Today I’ve been grumpily following the Same-Sex Marriage Bill debate, contemplating my thesis corrections and pouring acetic acid into my sore ear so I have to admit, I’m not in the best of moods. And then I saw that the Times Higher Education decided to encourage academics to share their stories of their worst students on twitter. Aside from the obvious problems about professionalism and ethics, I don’t like the sneering.
You see, I was someone’s worst student.
Not in university – I’d mostly sorted myself out by then – but in sixth-form. I was doing an A-level in something I’d previously been good at and for which I was in the top set at GCSE, but at A-level my grades plummeted from As to Es. I couldn’t understand the material – I tried so hard and it constantly defeated me. I tried reading around the subject; I tried talking myself through it; I tried just knuckling down and memorising it. It slipped away from me, no matter what I tried or how hard I tried. It’s a horrible feeling to be so utterly powerless – to feel like your intellect has abandoned you, that whatever you try you’re going to fail, that you are stupid and worthless and wasting everyone’s time. It felt like being dropped into a world where the rules were opaque and all-powerful and I was constantly one crucial step behind. Every lesson was an ordeal, something to just survive for the next two hours and, eventually, to resent.
Naturally, the teacher and I loathed each other. He’d taught me when I was actually good at this stuff and in retrospect, probably couldn’t understand why I was suddenly so appallingly bad at it. If I was in his position and a student had suddenly gone from being one of the best in the class to the very worst, I would have sought help for this student. He didn’t. Instead he alternately ignored me – it was a very results-focused school and I was clearly not going contribute to his clutch of As – and bullied me. Because I was 17 and a bit of a twat, I made it quietly clear that I resented him every bit as he resented me. One day I snapped and told him that I wished I could drop this subject (I was very polite in my twattishness!). The next day, my Head of Year pulled me into her office and berated me for hurting his feelings.
I threw up every morning before school from the sheer anxiety of once more stepping into that classroom and once more, being utterly, helplessly adrift.
I have never, ever forgotten that feeling of being so totally lost. Not when I found a subject I loved, not when I got a First for my BA, not when I graduated from my masters, not when my examiners shook my hand after my viva, and especially not when teaching.
I’ve taught students who were uninterested, resentful and hungover – it’s one of the problems of teaching a compulsory Language module when most of the students would rather be doing Literature. I’ve occasionally got frustrated when marking. I know I don’t have much experience, but I hope I never get worn down by it. I hope I create an atmosphere in my seminars where students can make mistakes, test ideas that might not work or admit that they don’t understand something. I hope I can be sensitive to the students who struggle, and I hope I know when I’m out of my depth. I hope I never belittle or sneer at students – not when they frustrate me, not when they apparently don’t try, not when they appear to be hopelessly bad at something. I hope I am respectful and compassionate to the ones who resent me. I hope I am patient when it matters.
As an academic, we tend to be working in an area we love and that we’re good at. We’ve probably never been crushingly bad at something we now teach. Given the kind of grades we’re expected to get to enter a degree programme, then a Masters, then a PhD, we may never have been crushingly bad at any academic subject. I, with my E in that A-level, somehow sneaked in. I’m not proud of that grade, but the harsh lessons I learnt in that classroom have shaped my teaching forever.
Other posts:
Caroline Magennis: On Teaching
Kirsty Rolfe: Talking teaching on Twitter (and talking nicely to students)

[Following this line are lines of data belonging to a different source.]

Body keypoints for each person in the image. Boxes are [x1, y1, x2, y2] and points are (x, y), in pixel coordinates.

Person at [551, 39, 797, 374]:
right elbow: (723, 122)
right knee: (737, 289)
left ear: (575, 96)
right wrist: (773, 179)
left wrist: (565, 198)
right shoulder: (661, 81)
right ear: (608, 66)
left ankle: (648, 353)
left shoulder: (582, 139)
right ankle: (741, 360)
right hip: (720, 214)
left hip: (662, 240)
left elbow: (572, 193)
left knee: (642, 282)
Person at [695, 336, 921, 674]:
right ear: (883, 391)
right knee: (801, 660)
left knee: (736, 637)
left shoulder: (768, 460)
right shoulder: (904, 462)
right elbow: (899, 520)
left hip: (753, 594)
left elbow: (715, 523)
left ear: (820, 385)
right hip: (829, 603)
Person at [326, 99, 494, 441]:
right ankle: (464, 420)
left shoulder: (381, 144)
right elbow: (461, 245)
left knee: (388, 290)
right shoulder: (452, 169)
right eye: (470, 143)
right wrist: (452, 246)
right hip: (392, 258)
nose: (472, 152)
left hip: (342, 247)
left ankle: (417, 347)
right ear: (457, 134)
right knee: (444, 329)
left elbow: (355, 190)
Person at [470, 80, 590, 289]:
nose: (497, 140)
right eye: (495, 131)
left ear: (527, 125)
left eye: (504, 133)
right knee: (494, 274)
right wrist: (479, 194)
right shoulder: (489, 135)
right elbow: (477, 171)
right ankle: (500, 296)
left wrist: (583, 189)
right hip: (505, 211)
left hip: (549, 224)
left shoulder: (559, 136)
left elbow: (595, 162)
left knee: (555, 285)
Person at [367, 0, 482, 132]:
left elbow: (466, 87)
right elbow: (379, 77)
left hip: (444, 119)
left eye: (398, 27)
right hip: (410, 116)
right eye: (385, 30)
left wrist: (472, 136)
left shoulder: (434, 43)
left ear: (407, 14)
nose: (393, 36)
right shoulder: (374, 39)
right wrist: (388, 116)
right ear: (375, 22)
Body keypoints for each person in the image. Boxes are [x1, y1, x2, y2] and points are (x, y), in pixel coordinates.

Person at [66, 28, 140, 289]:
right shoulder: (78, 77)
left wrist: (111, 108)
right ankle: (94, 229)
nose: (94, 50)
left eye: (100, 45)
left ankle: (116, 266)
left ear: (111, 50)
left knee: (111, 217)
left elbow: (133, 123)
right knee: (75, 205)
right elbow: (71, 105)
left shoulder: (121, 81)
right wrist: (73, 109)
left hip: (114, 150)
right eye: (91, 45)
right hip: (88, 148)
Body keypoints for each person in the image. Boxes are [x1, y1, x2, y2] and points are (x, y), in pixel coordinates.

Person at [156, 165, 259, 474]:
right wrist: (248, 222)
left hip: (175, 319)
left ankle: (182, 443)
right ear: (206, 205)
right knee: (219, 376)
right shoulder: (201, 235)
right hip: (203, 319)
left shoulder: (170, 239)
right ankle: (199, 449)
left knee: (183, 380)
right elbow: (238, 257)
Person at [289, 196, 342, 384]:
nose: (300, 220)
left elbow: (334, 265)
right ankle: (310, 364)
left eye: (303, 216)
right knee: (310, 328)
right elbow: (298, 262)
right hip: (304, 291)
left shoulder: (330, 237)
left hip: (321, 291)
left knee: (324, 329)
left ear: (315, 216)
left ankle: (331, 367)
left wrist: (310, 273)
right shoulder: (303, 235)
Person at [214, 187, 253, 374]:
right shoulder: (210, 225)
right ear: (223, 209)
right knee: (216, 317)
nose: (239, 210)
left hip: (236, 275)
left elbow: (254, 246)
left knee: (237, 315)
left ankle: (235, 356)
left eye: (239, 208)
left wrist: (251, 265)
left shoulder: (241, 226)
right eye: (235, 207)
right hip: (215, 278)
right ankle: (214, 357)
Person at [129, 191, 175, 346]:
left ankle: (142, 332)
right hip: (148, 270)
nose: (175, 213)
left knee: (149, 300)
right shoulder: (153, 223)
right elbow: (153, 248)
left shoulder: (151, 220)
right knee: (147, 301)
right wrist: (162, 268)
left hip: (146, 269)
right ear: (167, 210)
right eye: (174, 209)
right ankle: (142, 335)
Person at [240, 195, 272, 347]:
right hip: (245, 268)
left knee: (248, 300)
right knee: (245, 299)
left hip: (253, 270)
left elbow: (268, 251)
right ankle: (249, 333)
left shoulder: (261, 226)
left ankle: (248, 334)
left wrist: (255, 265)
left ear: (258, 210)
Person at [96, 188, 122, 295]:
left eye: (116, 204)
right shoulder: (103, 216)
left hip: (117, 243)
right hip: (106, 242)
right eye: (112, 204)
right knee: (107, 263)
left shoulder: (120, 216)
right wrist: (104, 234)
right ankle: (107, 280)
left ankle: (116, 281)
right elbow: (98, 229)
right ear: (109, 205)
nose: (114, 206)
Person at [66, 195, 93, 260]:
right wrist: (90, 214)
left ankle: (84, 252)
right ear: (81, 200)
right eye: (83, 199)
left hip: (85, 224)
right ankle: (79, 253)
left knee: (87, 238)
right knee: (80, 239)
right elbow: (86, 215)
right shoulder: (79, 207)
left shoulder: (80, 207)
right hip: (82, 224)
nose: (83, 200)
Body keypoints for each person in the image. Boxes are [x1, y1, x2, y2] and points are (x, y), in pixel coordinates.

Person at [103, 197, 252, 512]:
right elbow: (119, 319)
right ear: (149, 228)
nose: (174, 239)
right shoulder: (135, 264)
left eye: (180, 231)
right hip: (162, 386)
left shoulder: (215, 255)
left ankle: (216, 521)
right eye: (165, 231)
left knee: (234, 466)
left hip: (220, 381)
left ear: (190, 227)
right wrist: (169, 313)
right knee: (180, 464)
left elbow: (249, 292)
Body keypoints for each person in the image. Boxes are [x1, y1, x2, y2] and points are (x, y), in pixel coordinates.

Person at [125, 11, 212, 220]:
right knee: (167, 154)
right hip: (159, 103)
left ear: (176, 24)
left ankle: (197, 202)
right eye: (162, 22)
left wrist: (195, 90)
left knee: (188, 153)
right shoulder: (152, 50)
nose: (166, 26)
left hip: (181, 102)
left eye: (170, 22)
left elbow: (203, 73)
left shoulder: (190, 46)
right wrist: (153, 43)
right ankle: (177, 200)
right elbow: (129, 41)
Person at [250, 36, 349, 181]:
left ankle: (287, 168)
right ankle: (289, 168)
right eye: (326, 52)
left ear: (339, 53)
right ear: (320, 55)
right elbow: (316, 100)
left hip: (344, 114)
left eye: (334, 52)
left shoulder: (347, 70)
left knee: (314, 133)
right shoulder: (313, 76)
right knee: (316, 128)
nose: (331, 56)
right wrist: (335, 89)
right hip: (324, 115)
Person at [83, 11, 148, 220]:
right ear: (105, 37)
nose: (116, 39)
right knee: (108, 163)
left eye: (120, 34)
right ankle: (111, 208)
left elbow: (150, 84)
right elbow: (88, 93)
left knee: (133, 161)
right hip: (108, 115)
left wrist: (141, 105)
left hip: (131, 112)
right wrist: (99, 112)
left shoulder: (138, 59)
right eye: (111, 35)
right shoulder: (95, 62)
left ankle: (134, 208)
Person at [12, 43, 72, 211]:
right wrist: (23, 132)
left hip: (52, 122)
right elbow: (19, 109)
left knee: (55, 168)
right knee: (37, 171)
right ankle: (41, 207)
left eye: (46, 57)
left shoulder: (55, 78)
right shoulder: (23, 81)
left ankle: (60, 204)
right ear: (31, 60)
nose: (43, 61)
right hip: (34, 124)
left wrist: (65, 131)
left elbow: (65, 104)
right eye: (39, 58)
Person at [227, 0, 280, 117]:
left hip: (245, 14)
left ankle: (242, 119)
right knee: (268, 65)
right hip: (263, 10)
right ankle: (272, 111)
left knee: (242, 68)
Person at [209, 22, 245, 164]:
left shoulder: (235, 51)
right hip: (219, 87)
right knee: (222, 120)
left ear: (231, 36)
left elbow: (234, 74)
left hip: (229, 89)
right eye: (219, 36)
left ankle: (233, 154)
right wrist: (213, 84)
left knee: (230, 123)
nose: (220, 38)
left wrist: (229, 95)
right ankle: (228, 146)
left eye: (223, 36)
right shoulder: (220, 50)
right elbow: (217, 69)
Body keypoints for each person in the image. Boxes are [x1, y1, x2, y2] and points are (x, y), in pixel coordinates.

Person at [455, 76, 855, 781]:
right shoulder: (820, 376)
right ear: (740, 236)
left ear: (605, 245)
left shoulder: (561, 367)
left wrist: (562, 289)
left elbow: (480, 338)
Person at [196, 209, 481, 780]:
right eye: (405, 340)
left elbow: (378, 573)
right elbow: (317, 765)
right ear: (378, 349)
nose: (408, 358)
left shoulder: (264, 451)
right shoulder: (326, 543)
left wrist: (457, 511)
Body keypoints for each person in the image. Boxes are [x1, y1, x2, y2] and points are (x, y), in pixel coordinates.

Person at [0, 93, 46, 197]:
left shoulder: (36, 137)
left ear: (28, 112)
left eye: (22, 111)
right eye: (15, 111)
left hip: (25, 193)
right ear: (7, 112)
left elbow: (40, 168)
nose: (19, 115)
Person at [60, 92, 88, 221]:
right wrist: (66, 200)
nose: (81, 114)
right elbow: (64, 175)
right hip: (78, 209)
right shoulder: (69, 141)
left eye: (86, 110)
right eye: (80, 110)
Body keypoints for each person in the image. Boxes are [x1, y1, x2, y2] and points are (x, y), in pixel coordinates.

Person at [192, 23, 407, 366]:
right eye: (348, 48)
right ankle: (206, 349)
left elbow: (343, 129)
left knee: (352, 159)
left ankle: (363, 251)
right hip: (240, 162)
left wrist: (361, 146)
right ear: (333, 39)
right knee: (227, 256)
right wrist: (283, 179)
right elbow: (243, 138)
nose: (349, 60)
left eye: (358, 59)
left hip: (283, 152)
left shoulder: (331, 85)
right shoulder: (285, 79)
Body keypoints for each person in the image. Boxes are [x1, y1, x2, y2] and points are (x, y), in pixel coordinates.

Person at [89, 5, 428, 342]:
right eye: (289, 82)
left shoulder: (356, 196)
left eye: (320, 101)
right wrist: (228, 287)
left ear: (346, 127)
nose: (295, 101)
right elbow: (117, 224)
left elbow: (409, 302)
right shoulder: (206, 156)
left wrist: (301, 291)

Thank you so much for this post. I was unaware of the “My Worst Student” article until I noticed some chatter on Twitter, but I am made consistently uncomfortable by the various websites and even print publications which delight in recounting student errors. I too have failed things. Although, unlike you, I am fortunate not to have struggled for an entire year — my failures coming as one-off epic disasters at random, though regular intervals. Maybe I’m just not as smart as many of my colleagues, but I remember what it was like to need a safe space in which to try, and fail. As a result, I absolutely refuse to mock my students. Instead, I encourage them to screw up, because that’s how you learn. And you aren’t going to improve if you don’t actually confront the things which are giving you trouble. You might have been cranky already, but I don’t think you’re off-base, and I am sincerely glad that you wrote this!
It was actually for two years – I desperately wanted to leave but couldn’t. The response to this post has been really interesting; I wonder how many of us have experienced academic failures that we can’t talk about and are quietly convinced we’re not as smart as our colleagues as a result.
I totally agree. I think it’s also important to remember that failure can take a variety of forms, and that we might not necessary recognise “trying and failing” when we see it. The teacher in question had a pithy saying along the lines of “the only ones who don’t fail are the ones who don’t try”. I can only assume that to him, my panicked, miserable flailings were unrecognisable as trying, and that to him, failure was getting a B in a test.